Cour de Gare est en phase de construction au nord des voies CFF. Il devrait être achevé d’ici 2024. Il s’agit d’un projet privé que pilote Crédit Suisse. La Ville est le seul autre copropriétaire. Nous allons construire une salle de concerts et de congrès, juste en face du campus Energypolis. Ronquoz 21, lui, s’étend sur 60 hectares au sud des voies CFF. Il s’agit à l’heure actuelle d’un secteur essentiellement industriel. Il va être progressivement transformé en zone mixte pouvant accueillir d’ici 30 ans 10’000 emplois-habitants, contre 5’000 aujourd’hui. Ce concept urbanistique a été élaboré par le célèbre cabinet bâlois Herzog & de Meuron. Il privilégiera la durabilité et la création de zones vertes. Ces deux nouveaux quartiers englobent un hub de transport multimodal. Ils vont conférer une nouvelle dimension à Sion.

Les forces vives locales sont donc toutes appelées à migrer vers le sud de la ville?

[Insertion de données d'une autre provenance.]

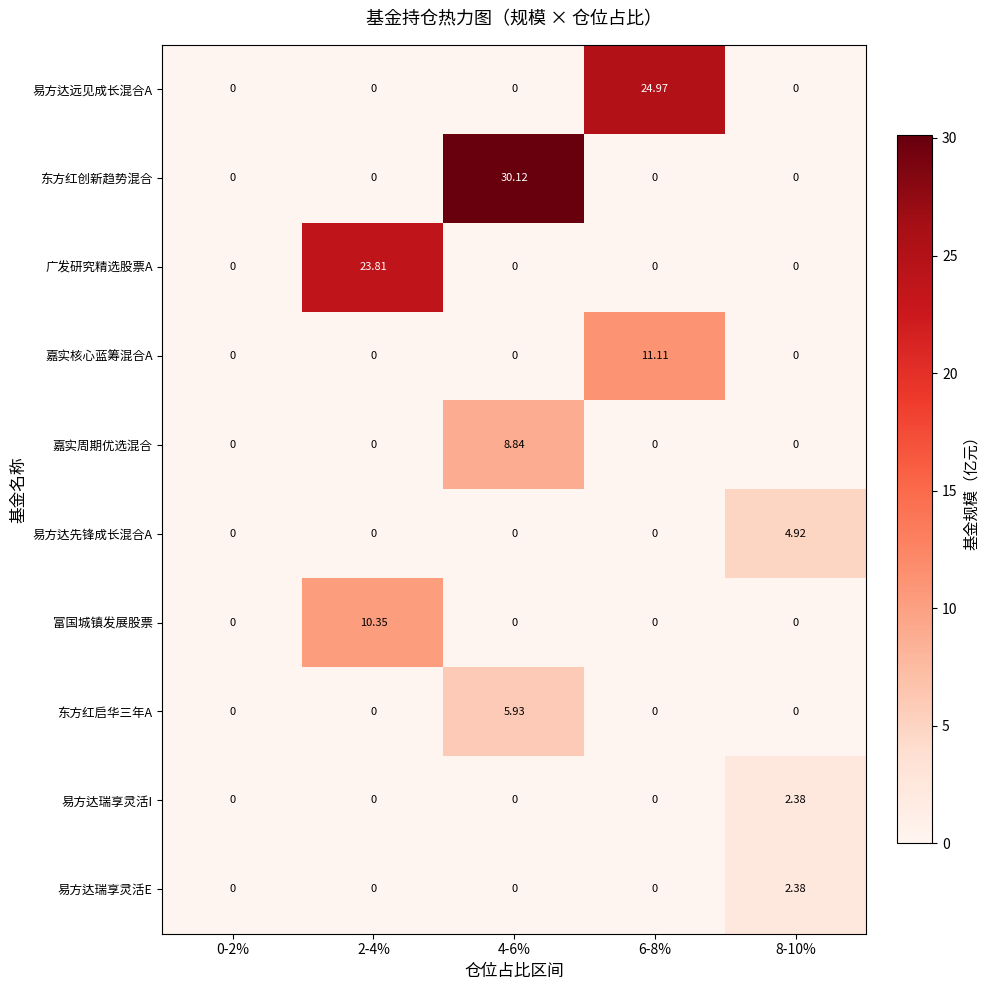

Between 0-2% and 4-6%, which series saw the biggest shift?

东方红创新趋势混合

Non, nous sommes très attachés à notre patrimoine. Nous souhaitons garder nos magnifiques quartiers historiques aussi vivants et attractifs qu’actuellement. Au sud de Sion, il s’agit d’édifier la cité du XXIe siècle. Nous voulons en faire une «ville au quart d’heure», c’est-à-dire une aire qui permette d’habiter, de travailler, de faire ses courses et de se divertir au même endroit, dans un espace-temps de 15 minutes. Nous quittons ainsi le modèle «un quartier, un usage». La proximité avec la nature constitue l’un de nos atouts phares pour séduire les nouveaux arrivants. Une bonne part d’entre eux sont des chercheurs, des étudiants et des enseignants du campus Energypolis. Celui-ci regroupe la Haute école d’ingénierie de la HES-SO, l’EPFL et la fondation The Ark. Innovation, urbanisme et patrimoine: tout converge pour renforcer notre attractivité.

Du point de vue de l’immobilier, Sion a-t-elle les capacités suffisantes pour héberger ces nouvelles populations?

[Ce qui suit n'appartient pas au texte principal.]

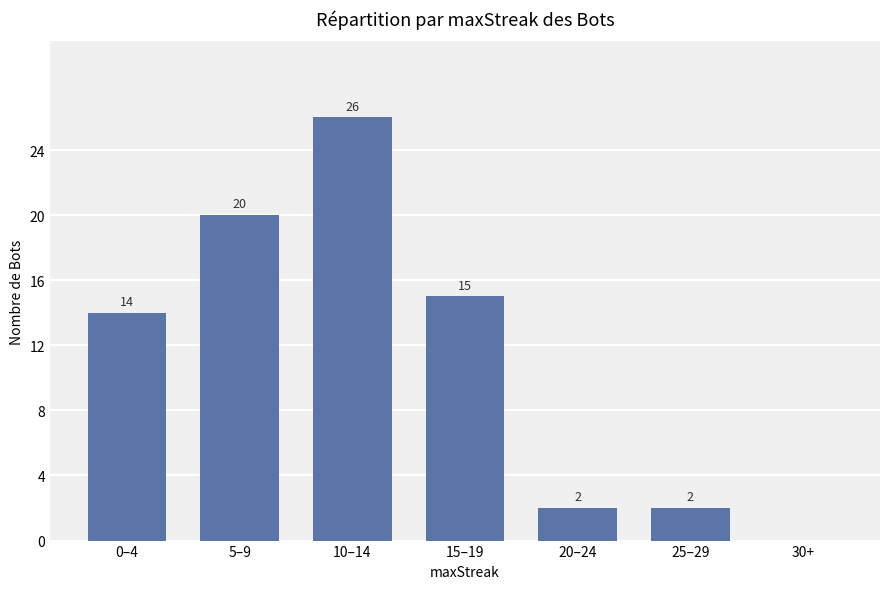

What is the sum of the values at 10–14 and 5–9?

46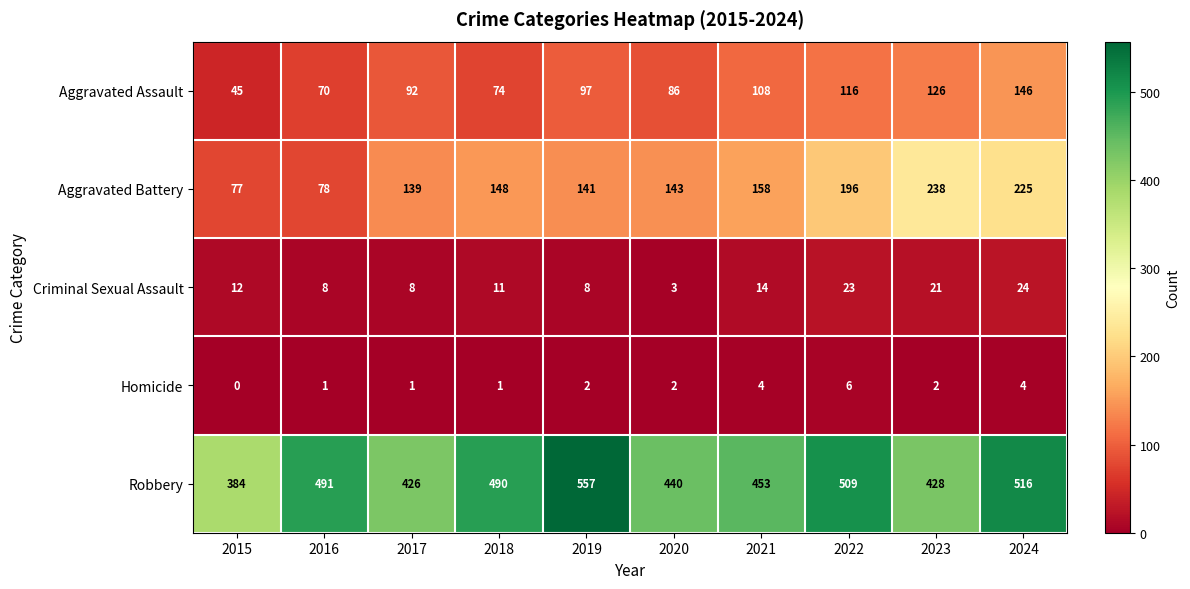

What is the lowest value of the Aggravated Battery series?

77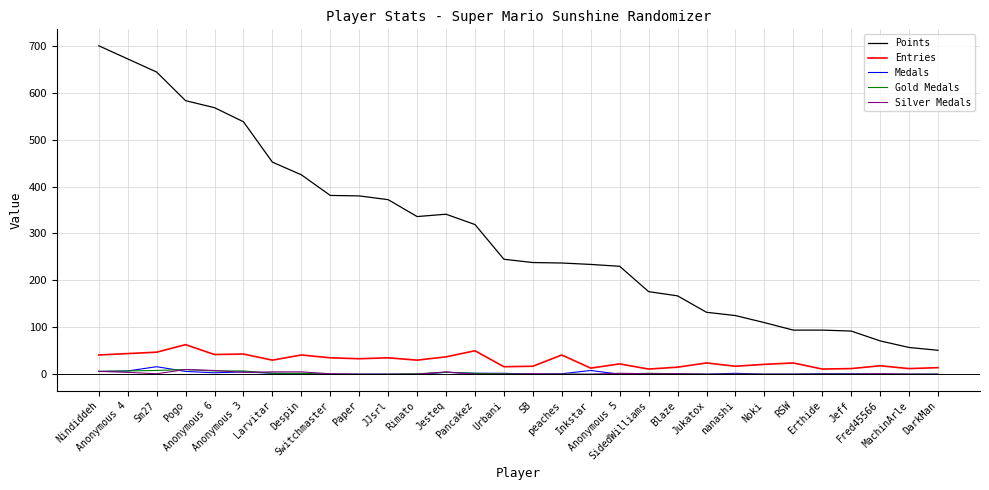

Which series has the largest total across all categories?

Points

Pour les quinze ans à venir, sans aucun doute. Nous n’avons aucun problème de dézonage. En plus de Cour de Gare et Ronquoz 21, un quartier comme les Potences recèle encore un excellent potentiel de développement. En effet, des parcelles aujourd’hui occupées par le centre horticole vont se libérer. Elles sont parfaitement desservies par les transports publics et les réseaux de mobilité douce et offrent des vues saisissantes sur le grand paysage sédunois. Elles constituent une opportunité de développer un nouveau quartier, avec non seulement des logements et des activités, mais aussi un vaste parc arborisé au cœur du quartier de Châteauneuf. Nous souhaitons en outre densifier de manière qualitative l’habitat au cœur de la ville. Nous disposons par ailleurs de suffisamment de locations, puisque les banques et les fonds de pension ont beaucoup investi dans la construction d’immeubles ces dernières années. Le marché est plus tendu en ce qui concerne les objets disponibles à la vente. Il serait vraisemblablement pertinent d’explorer des voies comme les coopératives d’habitat, ce que nous avons peu fait jusqu’ici.

Pour terminer, de quoi rêvez-vous pour votre ville à un horizon raisonnable?

L’image rêvée que j’ai de Sion se focalise sur le vivre ensemble. La tolérance et la mixité sont pour moi les maîtres mots. La ville ne doit pas être monocolore. Ses quartiers et ses villages doivent être diversifiés, avec des ambiances et une vie locale qui leur sont propres. Le développement de maisons de quartier est en ce sens une excellente chose. Sion doit servir de laboratoire où expérimenter les modalités du vivre en ville de demain.